Mahamadou Issoufou était à Paris, lundi 4 juin 2018. Le président nigérien a rencontré son homologue français, Emmanuel Macron, lors d’un tête-à-tête de plus d’une heure au palais de l’Elysée. L’occasion notamment de faire le point sur les questions migratoires, sécuritaires, et le G5 Sahel.
Lors d’une conférence de presse, le chef de l’Etat nigérien a répondu aux ONG et associations inquiètes de la situation des droits de l’homme dans son pays.« Le Niger est un Etat de droit », rappelle le président Issoufou, interrogé lundi sur le fait que depuis près de deux mois pour certains, des leaders de la société civile de son pays sont en prison. Pour lui, tout a été fait selon la loi, et cette trentaine d’arrestations est légitime ; les personnes concernées ont bravé l’interdiction de manifester de nuit que le gouvernement avait décrétée pour des raisons de sécurité. Pas de quoi faire trembler la République, selon M. Issoufou.
M. Issoufou: « en 2021 je m’en vais »
« Nous avons le devoir de protéger nos citoyens, même malgré eux ! Les responsables de la société civile ont décidé de passer outre, nous avons appliqué la loi. Le Niger est un Etat de droit, et moi je suis un démocrate convaincu. La preuve d’ailleurs : en 2021 je m’en vais, c’est mon dernier mandat ! Je ne vais pas triturer la Constitution ! Alors, quand j’entends des qualificatifs, “dictateur”, etc., ça me fait sourire… Parce moi, je ne me sens pas concerné. »
La situation n’inquiète pas Emmanuel Macron non plus, qui a rappelé le statut de partenaire privilégié du Niger pour la France : « J’ai un dialogue étroit et de confiance avec le président Issoufou. Il est démocratiquement élu, il y a une Constitution, il y a un pouvoir judiciaire encadré par la loi. Et je sais son engagement pour les droits fondamentaux, comme de l’esprit de responsabilité qui est le sien depuis que je le connais sur les sujets d’alternance démocratique. »

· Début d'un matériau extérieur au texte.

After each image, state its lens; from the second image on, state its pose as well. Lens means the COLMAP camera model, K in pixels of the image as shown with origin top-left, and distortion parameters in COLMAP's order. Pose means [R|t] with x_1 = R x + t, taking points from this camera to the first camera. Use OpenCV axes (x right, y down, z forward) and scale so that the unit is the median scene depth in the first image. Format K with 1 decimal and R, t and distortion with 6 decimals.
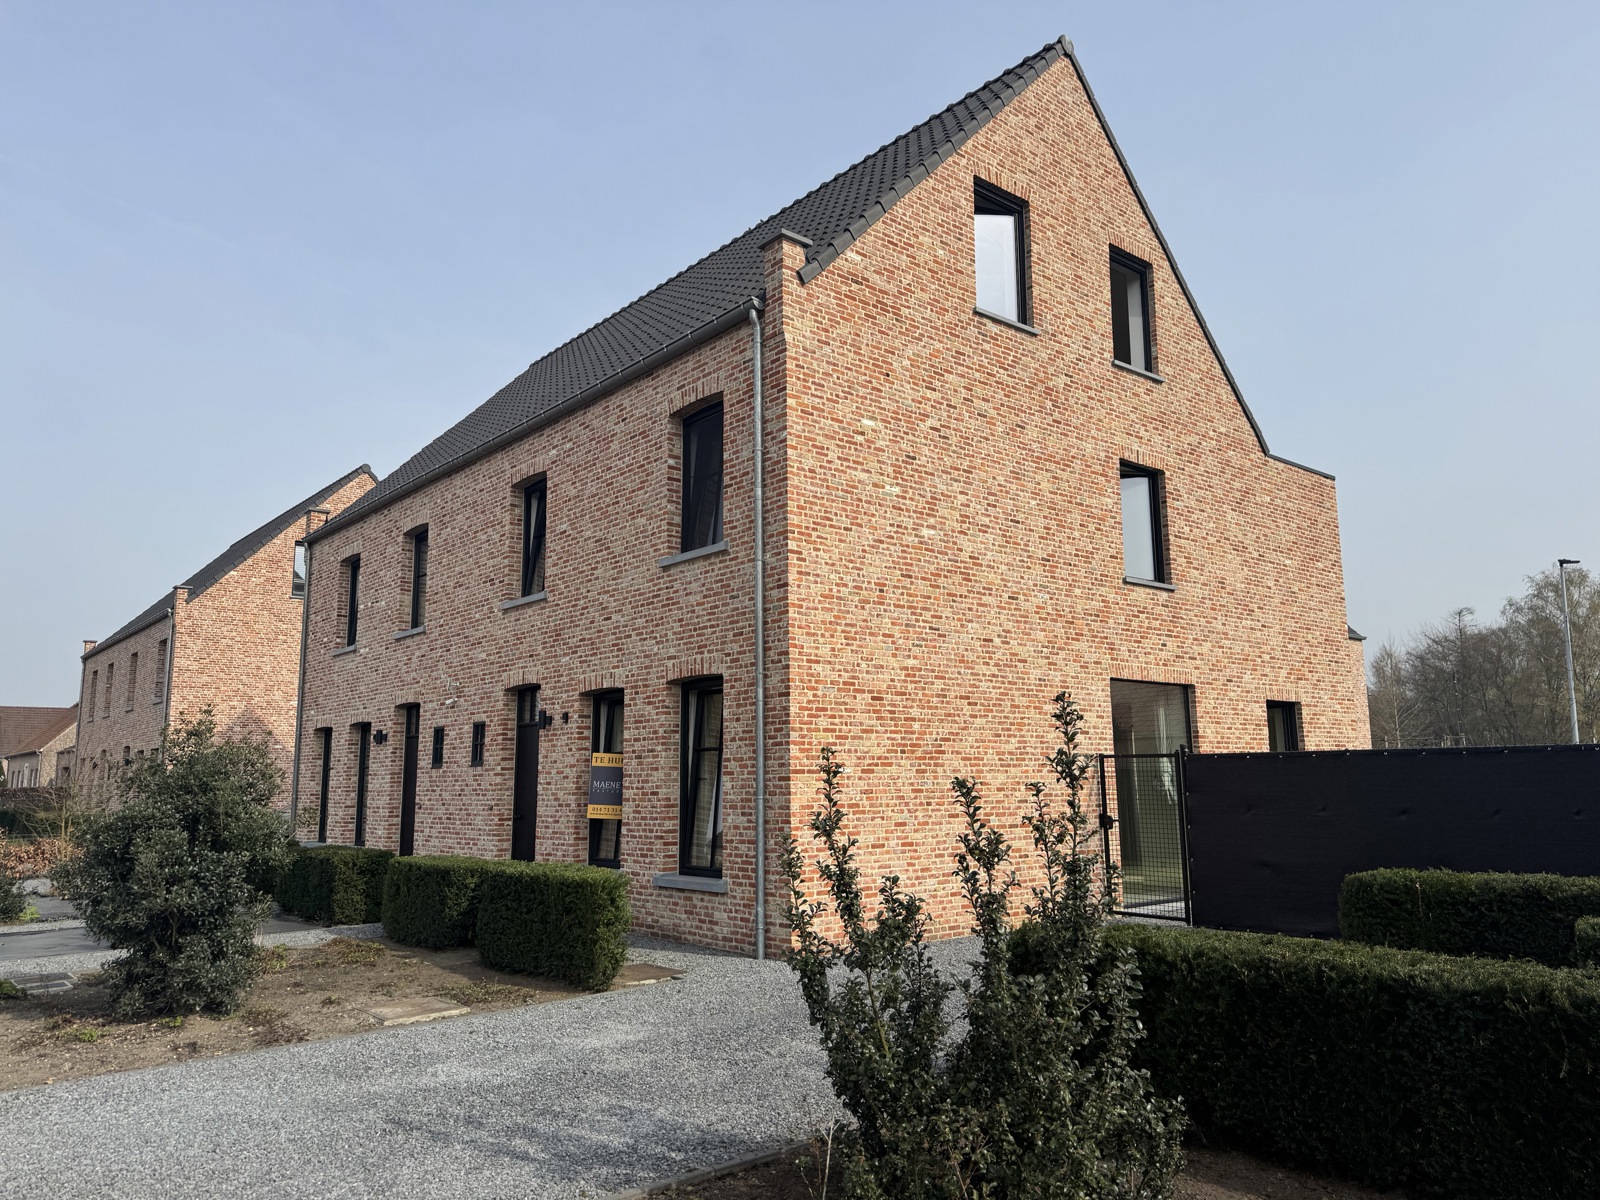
lens RADIAL K [[1100.0, 0, 800.7], [0, 1100.0, 609.0], [0, 0, 1]] dist [0.067178, -0.026322]
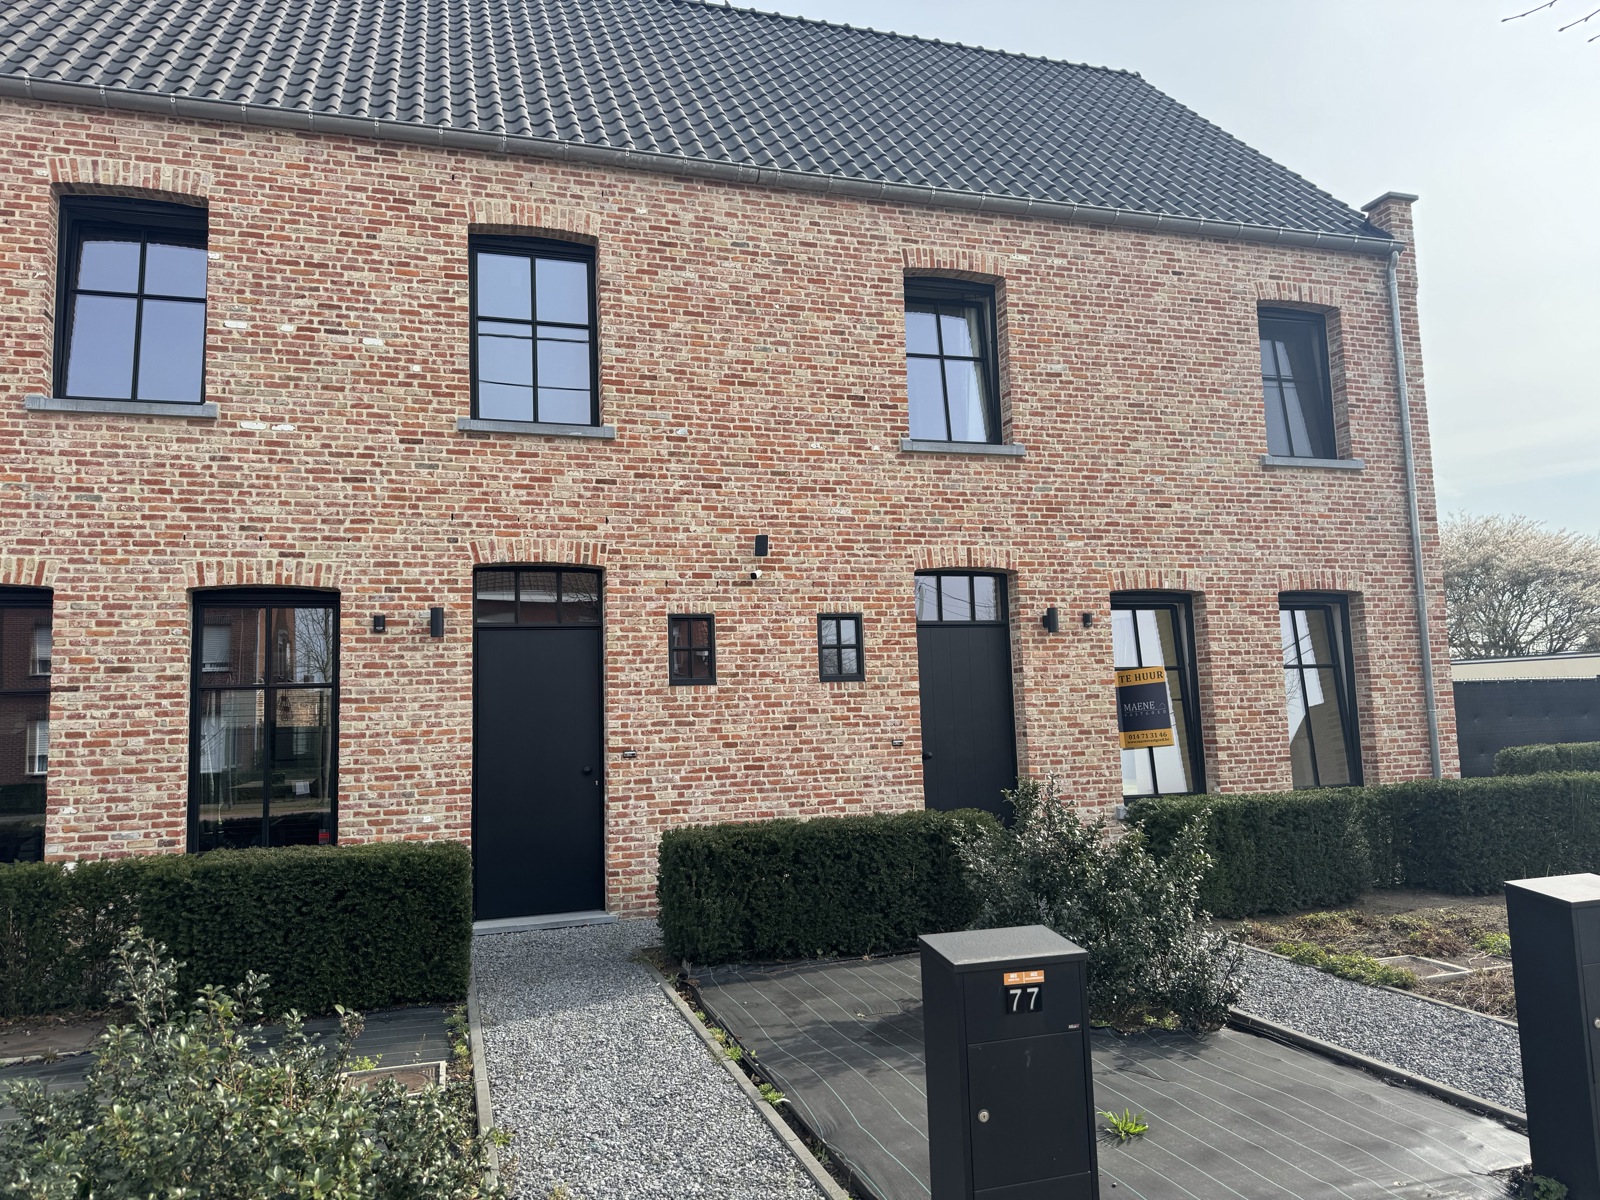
lens RADIAL K [[1100.0, 0, 796.1], [0, 1100.0, 591.1], [0, 0, 1]] dist [0.067178, -0.026322]
pose [[0.389084, 0.089958, 0.916800, -1.111525], [-0.117694, 0.991919, -0.047380, 0.154228], [-0.913653, -0.089467, 0.396527, 0.980042]]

Alors que la procédure judiciaire concernant les leaders de la société civile emprisonnés est au point mort, « je suis attaché au respect mutuel, et je pense que personne n’irait demander au président Issoufou ce qu’il pense de ce qui se passe dans mon pays », a également déclaré le chef de l’Etat français, plus enclin discuter de la situation du G5 Sahel, cette force qui regroupe des bataillons des armées malienne, nigérienne, mauritanienne, burkinabè et tchadienne et qui a déjà démarré ses opérations.

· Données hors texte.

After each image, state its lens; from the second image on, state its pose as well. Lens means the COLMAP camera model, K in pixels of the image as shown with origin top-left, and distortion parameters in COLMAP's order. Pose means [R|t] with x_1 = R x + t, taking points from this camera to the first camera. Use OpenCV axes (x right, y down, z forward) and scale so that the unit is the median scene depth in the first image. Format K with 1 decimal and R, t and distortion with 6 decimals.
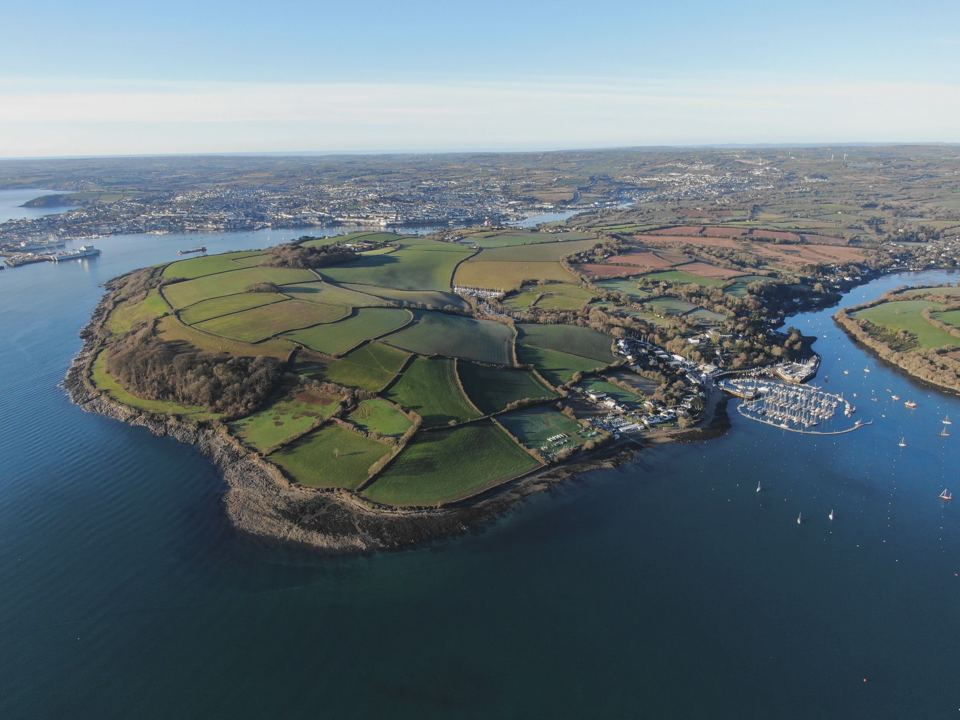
lens RADIAL K [[700.3, 0, 480.0], [0, 700.3, 360.0], [0, 0, 1]] dist [-0.002260, 0.000053]
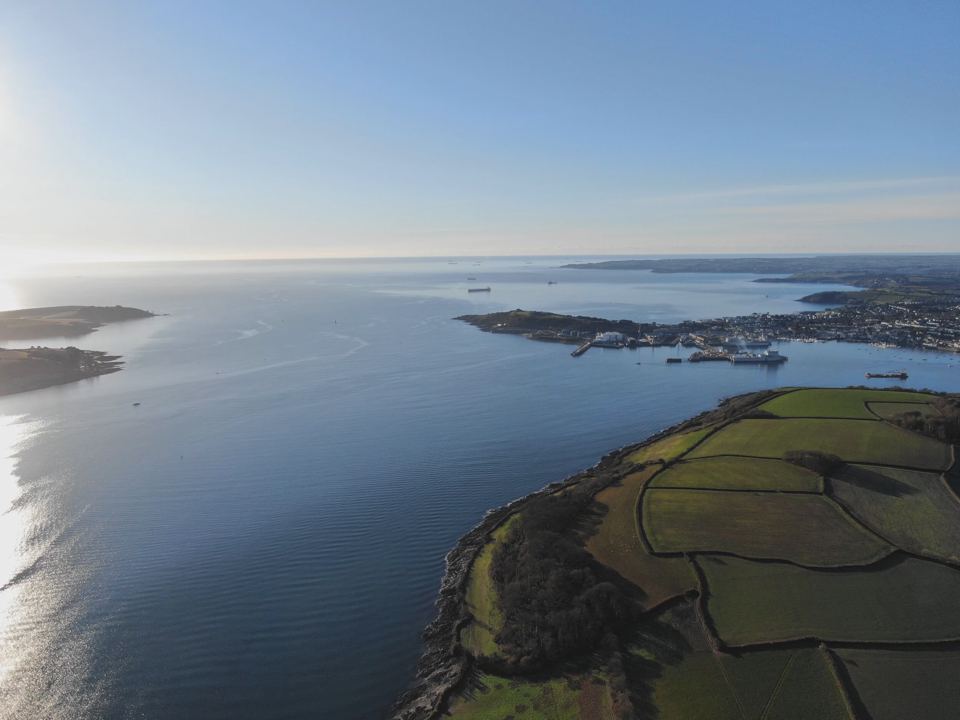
lens RADIAL K [[700.3, 0, 480.0], [0, 700.3, 360.0], [0, 0, 1]] dist [-0.002260, 0.000053]
pose [[0.453676, 0.148679, -0.878676, 0.059039], [-0.261624, 0.964759, 0.028164, -0.077419], [0.851898, 0.217106, 0.476586, 0.250112]]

Qui pour contribuer au financement du G5 Sahel ?
C’était le thème central de la rencontre de lundi à Paris ; le G5 Sahel est en train d’achever sa troisième opération, mais le président Issoufou n’a pas caché son inquiétude quant à la question de son financement. La force dispose de 420 millions d’euros pour sa première année d’activité, mais après ? « J’ai fait part de la préoccupation de nos pays par rapport à la pérennité du financement de cette force », a expliqué Mahamadou Issoufou à la presse.

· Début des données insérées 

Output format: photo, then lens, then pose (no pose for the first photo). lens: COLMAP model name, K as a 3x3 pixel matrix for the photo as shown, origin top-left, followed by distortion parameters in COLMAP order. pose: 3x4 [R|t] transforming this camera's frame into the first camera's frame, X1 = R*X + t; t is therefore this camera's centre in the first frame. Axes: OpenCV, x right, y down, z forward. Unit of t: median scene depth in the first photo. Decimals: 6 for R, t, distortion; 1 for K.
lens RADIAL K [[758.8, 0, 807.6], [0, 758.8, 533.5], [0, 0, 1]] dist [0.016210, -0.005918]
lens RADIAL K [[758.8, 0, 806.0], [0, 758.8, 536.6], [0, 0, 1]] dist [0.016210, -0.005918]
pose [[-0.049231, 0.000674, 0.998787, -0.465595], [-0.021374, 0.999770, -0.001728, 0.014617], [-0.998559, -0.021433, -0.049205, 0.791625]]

« La France est je crois le pays qui a le mieux compris que la sécurité, dit-il, est un bien public mondial et que la sécurité des pays du Sahel dépendra aussi la sécurité de l’Europe et en particulier la sécurité de la France. »
Pour l’heure, le G5 Sahel est financé par des promesses de dons de pays partenaires comme la France, les Etats-Unis, l’Arabie saoudite ou d’institutions comme l’Union européenne. Les promesses sont une chose, mais maintenant il faut signer les chèques. Emmanuel Macron compte bien tenir la caisse. « Il faut maintenant que l’aide soit véritablement décaissée, estime le président français. C’est ce à quoi nous nous employons s’agissant de l’aide de l’Union européenne. »
Cette aide, a rappelé M. Macron lors du point presse, « est désormais une réalité sur le terrain. Les premières primes ont été réglées la semaine dernière, les équipements en protection individuelle seront livrés dans les prochaines semaines. ». Mais la France, précise-t-il, « est aussi engagée pour s’assurer que les engagements financiers de certains partenaires comme l’Arabie saoudite soient rapidement traduits en livraison concrète au bénéfice des pays du G5 ».
Le président nigérien juge nécessaire de « placer la force conjointe sous le chapitre 7 de la Charte des Nations unies ». D’ailleurs, sans mécanisme de l’ONU, le G5 devra compter sur une nouvelle conférence de bailleurs pour financer sa deuxième année d’activité.